Soft Exoskeleton Mimics Human Cough for Assisting the Expectoration Capability of SCI Patients

This paper describes the design of a bionic soft exoskeleton and demonstrates its feasibility for assisting the expectoration function rehabilitation of patients with spinal cord injury (SCI). Methods: A human-robot coupling respiratory mechanic model is established to mimic human cough, and a synergic inspire-expire assistance strategy is proposed to maximize the peak expiratory flow (PEF), the key metric for promoting cough intensity. The negative pressure module of the exoskeleton is a soft iron lung using layer-jamming actuation. It assists inspiration by increasing insufflation to mimic diaphragm and intercostal muscle contraction. The positive pressure module exploits soft origami actuators for assistive expiration; it pressures human abdomen and bionically pushes the diaphragm upward. Results: The maximum increase in PEF ratios for mannequins, healthy participants, and patients with SCI with robotic assistance were 57.67%, 278.10%, and 124.47%, respectively. The soft exoskeleton assisted one tetraplegic SCI patient to cough up phlegm successfully. Conclusion: The experimental results suggest that the proposed soft exoskeleton is promising for assisting the expectoration ability of SCI patients in everyday life scenarios.
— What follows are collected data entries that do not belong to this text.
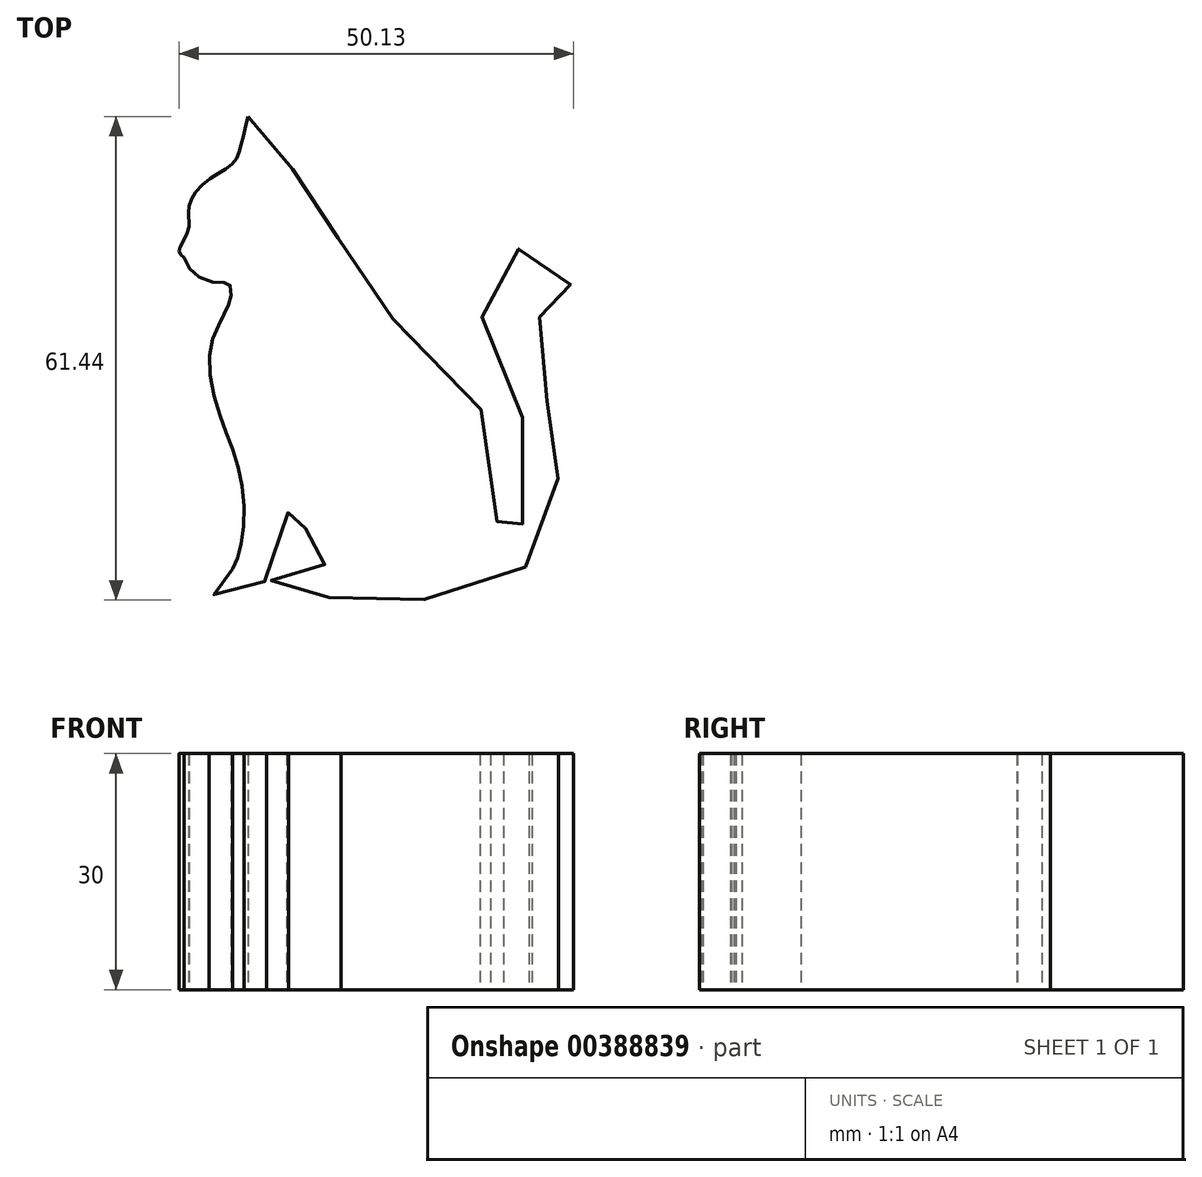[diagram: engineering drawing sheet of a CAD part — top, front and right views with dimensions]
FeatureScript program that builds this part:
annotation { "Feature Type Name" : "Feature", "Feature Type Description" : "" }
export const myFeature = defineFeature(function(context is Context, id is Id, definition is map)
    precondition{}
    {
        {
            var Q0;
            Q0=qCreatedBy(makeId("Top.planeOp"),FACE);
            var sketch = newSketch(context, id + "F0", { "sketchPlane" : qUnion([Q0])});
            skFitSpline(sketch, "E0", {"points": [v(-14.37, 28.96) * mm, v(-15.28, 25.1) * mm, v(-16.19, 23.05) * mm, v(-18.91, 21.24) * mm, v(-21.5, 18.55) * mm, v(-21.9, 16.63) * mm, v(-21.87, 15.78) * mm, v(-21.92, 14.52) * mm, v(-23.06, 12.25) * mm, v(-23.06, 11.62) * mm, v(-22.5, 11) * mm], "startDerivative": vector(-6.62, -29.03) * mm, "endDerivative": vector(10.4, -9.58) * mm});
            skFitSpline(sketch, "E1", {"points": [v(-22.5, 11) * mm, v(-21.06, 8.88) * mm, v(-18.01, 7.83) * mm, v(-16.81, 7.75) * mm, v(-16.49, 6.3) * mm, v(-16.9, 4.86) * mm, v(-17.93, 2.78) * mm, v(-19.22, -1) * mm, v(-18.26, -8.06) * mm, v(-16.25, -13.44) * mm, v(-14.88, -19.87) * mm, v(-15.32, -25.88) * mm, v(-16.29, -28.52) * mm], "startDerivative": vector(14.4, -32.29) * mm, "endDerivative": vector(-13.87, -31.03) * mm});
            skFitSpline(sketch, "E2", {"points": [v(-16.29, -28.52) * mm, v(-17.22, -28.52) * mm, v(-18.3, -28.52) * mm, v(-19.26, -30.3) * mm, v(-18.75, -31.77) * mm, v(-15.74, -32.06) * mm, v(-13.47, -31.94) * mm, v(-12.28, -30.3) * mm, v(-11.37, -26.9) * mm, v(-9.78, -23.2) * mm, v(-9.27, -20.03) * mm, v(-9.44, -19.57) * mm, v(-8.59, -20.42) * mm, v(-7.4, -22.75) * mm, v(-5.24, -25.59) * mm, v(-2.57, -27.97) * mm, v(-4.84, -27.97) * mm, v(-8.08, -27.91) * mm, v(-10, -28.52) * mm, v(-11.48, -30.13) * mm, v(-11.88, -31.66) * mm, v(-7.23, -32.11) * mm, v(-1.32, -32.23) * mm, v(3.1, -32.17) * mm, v(16.31, -31.99) * mm, v(20.7, -28.52) * mm, v(23.95, -22.35) * mm, v(25.05, -16.24) * mm, v(24.68, -10.4) * mm, v(24.15, -8.72) * mm, v(21.47, 0) * mm, v(21.86, 3) * mm, v(24.34, 3.82) * mm, v(26.48, 4.58) * mm, v(26.96, 6.68) * mm, v(26.1, 8.3) * mm, v(23.86, 10.83) * mm, v(20.9, 12.03) * mm, v(17.99, 11.55) * mm, v(15.17, 6.3) * mm, v(17.04, -1.2) * mm, v(20.47, -9.16) * mm, v(21.71, -16.13) * mm, v(19.23, -25.3) * mm, v(16.65, -27.01) * mm, v(17.6, -20.9) * mm, v(17.13, -11.55) * mm, v(10.07, -2.58) * mm, v(2.43, 4.87) * mm, v(-2.15, 10.7) * mm, v(-3.4, 15.84) * mm, v(-5.87, 20.24) * mm, v(-9.79, 23.39) * mm, v(-10.17, 26.06) * mm, v(-14.37, 28.96) * mm], "startDerivative": vector(-101.75, -7.68) * mm, "endDerivative": vector(-267.97, 125.3) * mm});
            skFitSpline(sketch, "E3", {"points": [v(-7.6, -0.76) * mm, v(-7.4, -0.95) * mm], "startDerivative": vector(0.2, -0.2) * mm, "endDerivative": vector(0.2, -0.2) * mm});
            skSolve(sketch);
        }
        {
            var Q0;
            Q0=makeQuery(id+"F0.imprint","IMPRINT",FACE,{"disambiguationData":[TD([[makeQuery(id+"F0.imprint","IMPRINT",EDGE,{"derivedFrom":sQuery(id+"F0.wireOp",EDGE,"E0")}),1.0]])]});
            extrude(context, id + "F1", {"entities" : qUnion([Q0]), "depth" : 30 * mm});
        }
    });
Significance: The proposed soft exoskeleton is promising for advancing the application field of rehabilitation exoskeletons from motor functions to respiratory functions.

Automated summary

This study describes the design of a bionic soft exoskeleton to assist in expectoration function rehabilitation of patients with SCI. Experimental results show significant improvement in PEF cough index with respiratory assistance across different test subjects, indicating great potential in helping SCI patients with phlegm expulsion in daily life.